The script aborts immediately with a clear message if `CLOUD_NOTES_PATH` is unset, missing, or not a directory.

---

## Remotely Save interop

The `crypt` settings above are deliberately tuned to match Remotely Save's defaults:

- `filename_encryption = standard`
- `filename_encoding = base64`
- `directory_name_encryption = true`
- Same passphrase (and salt, if you set one)
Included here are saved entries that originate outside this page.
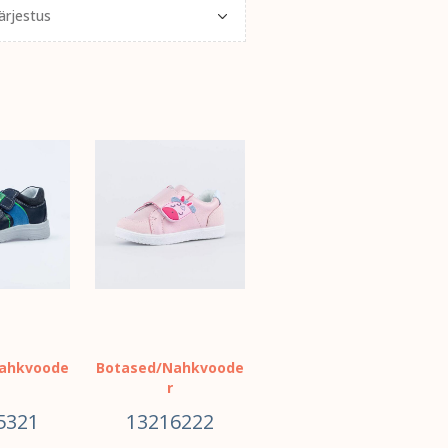
ahkvoode
Botased/Nahkvoode
r
5321
13216222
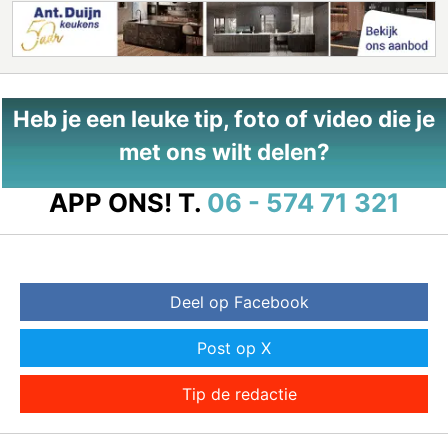
Heb je een leuke tip, foto of video die je
met ons wilt delen?
APP ONS!
T.
06 - 574 71 321
Deel op Facebook
Post op X
Tip de redactie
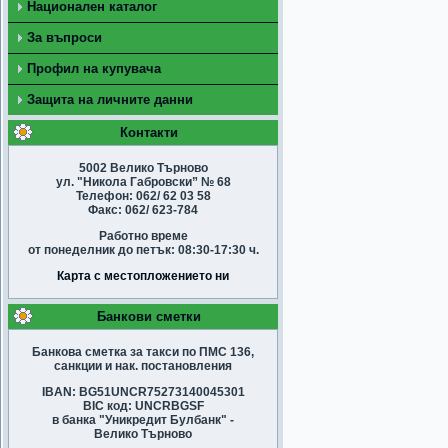
Национален каталог
За въпроси
Профил на купувача
Защита на личните данни
Контакти
5002 Велико Търново
ул. "Никола Габровски” № 68
Телефон: 062/ 62 03 58
Факс: 062/ 623-784
Работно време
от понеделник до петък: 08:30-17:30 ч.
Карта с местопложението ни
Банкови сметки
Банкова сметка за такси по ПМС 136,
санкции и нак. постановления
IBAN: BG51UNCR75273140045301
BIC код: UNCRBGSF
в банка "Уникредит Булбанк" -
Велико Търново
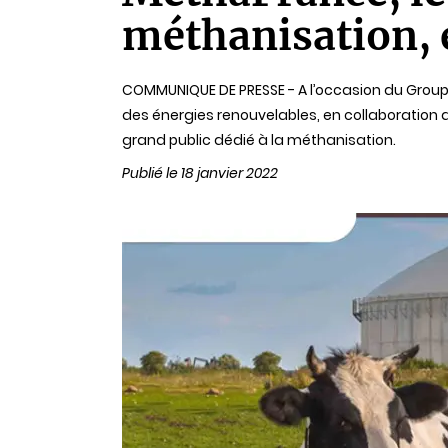
lecture
méthanisation, e
COMMUNIQUE DE PRESSE - A l’occasion du Groupe 
des énergies renouvelables, en collaboration a
grand public dédié à la méthanisation.
Publié le 18 janvier 2022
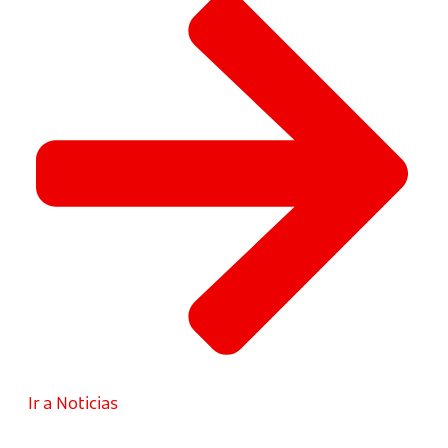
Ir a Noticias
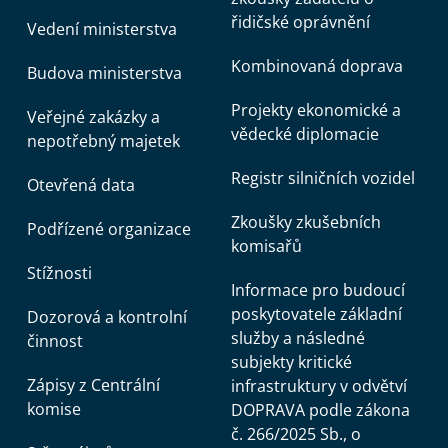
řidičské oprávnění
Vedení ministerstva
Kombinovaná doprava
Budova ministerstva
Projekty ekonomické a
Veřejné zakázky a
vědecké diplomacie
nepotřebný majetek
Registr silničních vozidel
Otevřená data
Zkoušky zkušebních
Podřízené organizace
komisařů
Stížnosti
Informace pro budoucí
poskytovatele základní
Dozorová a kontrolní
služby a následné
činnost
subjekty kritické
Zápisy z Centrální
infrastruktury v odvětví
komise
DOPRAVA podle zákona
č. 266/2025 Sb., o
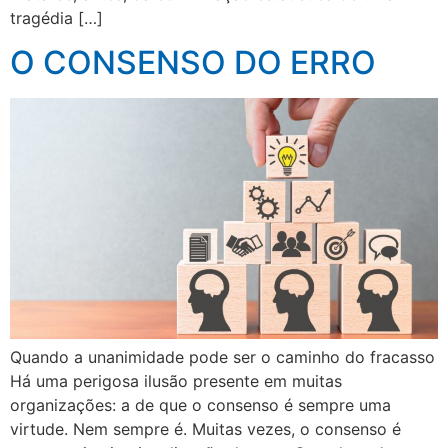
tragédia […]
O CONSENSO DO ERRO
Quando a unanimidade pode ser o caminho do fracasso
Há uma perigosa ilusão presente em muitas
organizações: a de que o consenso é sempre uma
virtude. Nem sempre é. Muitas vezes, o consenso é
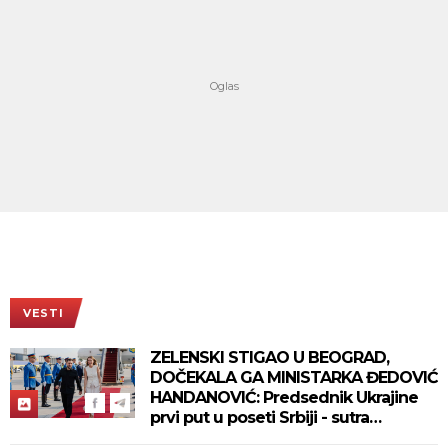
VESTI
ZELENSKI STIGAO U BEOGRAD,
DOČEKALA GA MINISTARKA ĐEDOVIĆ
HANDANOVIĆ: Predsednik Ukrajine
prvi put u poseti Srbiji - sutra
sastanak sa Vučićem! (FOTO/VIDEO)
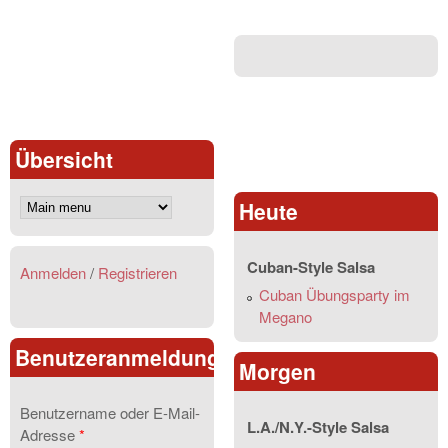
Übersicht
Heute
Cuban-Style Salsa
Anmelden
/
Registrieren
Cuban Übungsparty im
Megano
Benutzeranmeldung
Morgen
Benutzername oder E-Mail-
L.A./N.Y.-Style Salsa
Adresse
*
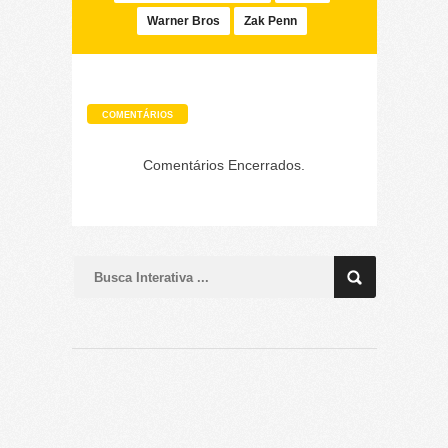
Warner Bros
Zak Penn
COMENTÁRIOS
Comentários Encerrados.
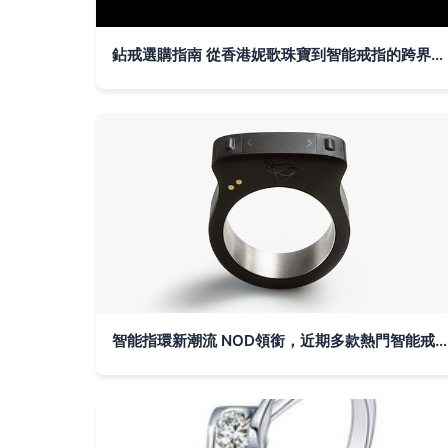
鉆戒選購指南 從香港妮歌珠寶到智能戒指的跨界魅力
智能指環新潮流 NOD領銜，近期多款熱門智能戒指一覽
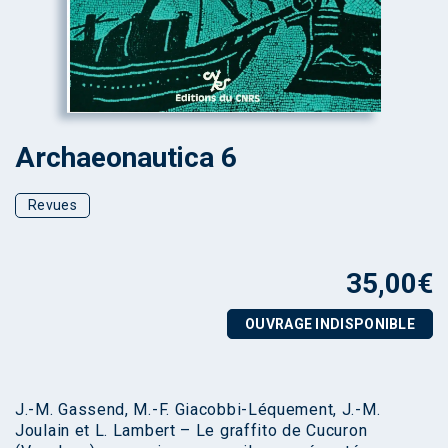
Archaeonautica 6
Revues
35,00
€
OUVRAGE INDISPONIBLE
J.-M. Gassend, M.-F. Giacobbi-Léquement, J.-M.
Joulain et L. Lambert – Le graffito de Cucuron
With those aligned, your phone (Remotely Save) and your desktop (this skill) can safely sync to the same R2 bucket.

---

## OpenClaw integration

When dropped into an OpenClaw workspace, this skill is triggered by:

```
/sync-notes              → bisync
/sync-notes setup        → wizard
/sync-notes init         → baseline
/sync-notes status       → status
/sync-notes 下载 welcome  → download '**welcome**'
/sync-notes upload daily/*.md
```

See [`SKILL.md`](./SKILL.md) for the full natural-language → subcommand mapping that the LLM is expected to follow.

---

## Safety notes

- **Never commit `config/rclone.conf` or `config/.env`** — they're in `.gitignore`, but double-check before pushing.
- **Never commit `backups/`** — it contains a verbatim copy of your vault. Also gitignored.
- The `crypt` passphrase is the only thing standing between Cloudflare and your plaintext notes. Back it up offline.
- `bisync` is powerful and can delete on both sides. Use `--dry-run` and `status` liberally on the first few runs.

---

## License

MIT. See [`LICENSE`](./LICENSE) if present.